THADDÉE DUCHAINE
Quel prénom original, direz-vous.
Mais il est représentatif du caractère particulier de cet homme, d'origine très modeste. Il a fait vivre à ses proches une vie remplie d'aventuires et de rebondissements, au Saguenay-Lac-Saint-Jean, aux État-Unis et à Causapscal, dans la vallée de la Matapédia.
La vie de cet homme spécial
Thaddée est né le 17 juillet 1854 et il a été baptisé en l'église Saint-François-Xavier de Chicoutimi. Son père se prénommait Charles et sa mère se nommait Albine Boulianne.
Le 15 septembre 1874, il a épousé Marie-Josephte Gagné, à Laterrière. Il était mineur, mais son épouse était majeure. Alors que le couple demeurait à Saint-Jérôme, Josephte est décédée en octobre 1977 après avoir donné naissance à Mairie-Emma, le 21 mars 1876. Malheureusement, cette enfant est décédée en décembre 1878
Thaddée s'est remarié le 19 février 1878 avec Olive Desgagnés, à Metabetchouan. Olive a donné naissance à 12 enfants, dont neuf ont survécus: 5 garçons (Ernest, Jean, Joseph, Robert et Albert) et quatre filles (Marguerite, Marthe, Anne et Marie). La famille a vécu principalement à Saint-Gédéon.
Comme beaucoup de Canadiens-français de l'époque, Thaddée a tenté l'aventure américaine en déménageant avec toute sa famille aux États-Unis, en 1898, pour travailler ans des usines de textiles. Déçu de son aventure, il est revenu à Saint-Gédéon quelques années plus tard où il a cultivé sa terre en plus d'agir comme huissier de justice.
Mais, en 1914, il a décidé d'acheter une terre à Causapscal et d'y déménager presque toute sa famille.
C’est à cet endroit qu’il a été indirectement confronté à un homme richissime et très puissant, George Stephen, mieux connu sous le nom de Lord Mount Stephen.

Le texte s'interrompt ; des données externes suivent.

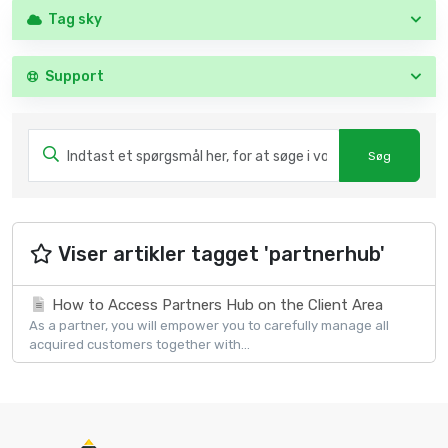
Tag sky
Support
Viser artikler tagget 'partnerhub'
How to Access Partners Hub on the Client Area
As a partner, you will empower you to carefully manage all
acquired customers together with...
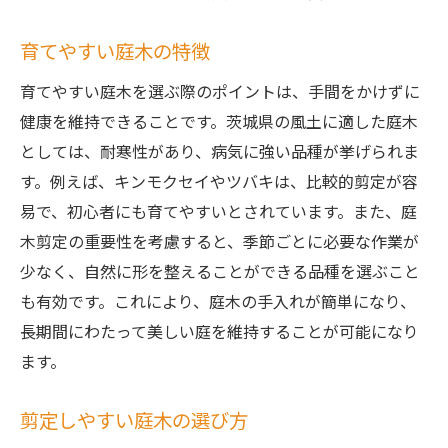
育てやすい庭木の特徴
育てやすい庭木を選ぶ際のポイントは、手間をかけずに
健康を維持できることです。茨城県の風土に適した庭木
としては、耐寒性があり、病気に強い品種が挙げられま
す。例えば、キンモクセイやツバキは、比較的剪定が容
易で、初心者にも育てやすいとされています。また、庭
木剪定の重要性を考慮すると、季節ごとに必要な作業が
少なく、自然に形を整えることができる品種を選ぶこと
も有効です。これにより、庭木の手入れが簡単になり、
長期間にわたって美しい庭を維持することが可能になり
ます。
剪定しやすい庭木の選び方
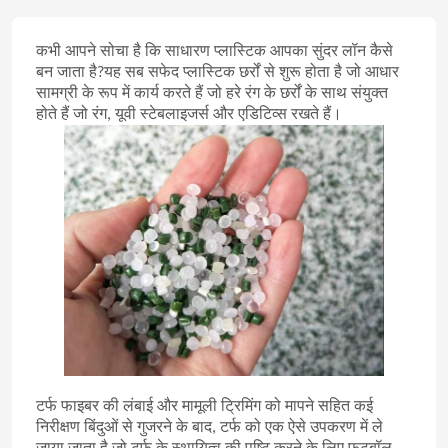
कभी आपने सोचा है कि साधारण प्लास्टिक आपका सुंदर लॉन कैसे
बन जाता है?यह सब सफेद प्लास्टिक छर्रों से शुरू होता है जो आधार
सामग्री के रूप में कार्य करते हैं जो हरे रंग के छर्रों के साथ संयुक्त
होते हैं जो रंग, यूवी स्टेबलाइजर्स और एडिटिव्स रखते हैं।
टर्फ फाइबर की लंबाई और मामूली ट्रिमिंग को मापने सहित कई
निरीक्षण बिंदुओं से गुजरने के बाद, टर्फ को एक ऐसे उपकरण में ले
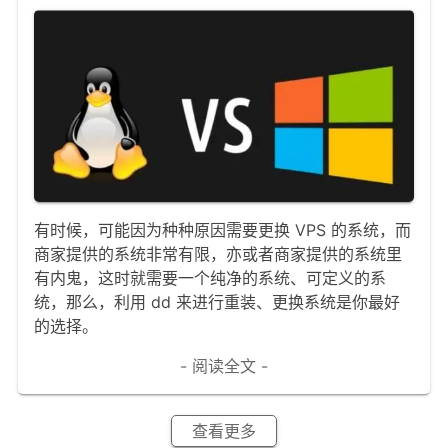
有时候，可能因为种种原因需要更换 VPS 的系统，而
商家提供的系统非常有限，亦或者商家提供的系统里
有内鬼，这时就需要一个纯净的系统、可定义的系
统，那么，利用 dd 来进行重装、更换系统是你最好
的选择。
- 阅读全文 -
查看更多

George Stephen a joué un rôle important dans le développement du Canada, à la fin du 19e siècle, en complétant la construction du chemin de fer qui traverse le pays d’un océan à l’autre. Grand amateur de pêche au saumon, il a acheté des droits de pêche sur plusieurs rivières gaspésiennes, contribuant ainsi au développement de la vallée de la Matapédia et de la ville de Causapscal. Bon nombre de bâtiments qu’il y a fait construire, à la fin du 19e siècle, sont, de nos jours, gérés par le « Site patrimonial de pêche Matamajaw ».
Peu de temps après son arrivé à Causapscal, Thaddée a prétendu qu’il était le propriétaire des droits de pêche exclusifs sur la partie de la rivière Matapédia qui jouxtait la ferme qu’il venait d'acheter.
Une série de procès a eu lieu et, en 1919, la Cour Suprême du Canada lui a donné raison.
Mécontents face à cette décision qui leur faisait perdre une partie de leurs privilèges, les dirigeants du Matamajaw Salmon Club ont porté cette décision devant le Conseil privé du Parlement de Londres.
Cette cour de justice spéciale était une instance de la Chambre des lords britanniques où siégeait George Stephen, qui résidait alors en Angleterre. À cette époque, ce Conseil privé était l’autorité ultime sur l’administration de la justice au Canada
Le Conseil privé a décidé, en 1921, de renverser la décision de la Cour Suprême du Canada et, en conséquence, de donner raison au Matamajaw Salmon Club.
Mais Thaddée n'était plus de ce monde à ce moment, ayant décédé accidentellement le 29 août 1920.
De nos jours, cette décision fait toujours partie de la jurisprudence invoquée dans des pays du Commonwealth britannique lorsqu’un procès implique un cours d’eau navigable ou non-navigable et qu’on se retrouve dans un pays où s’appliquent un Code Civil et le Common Law.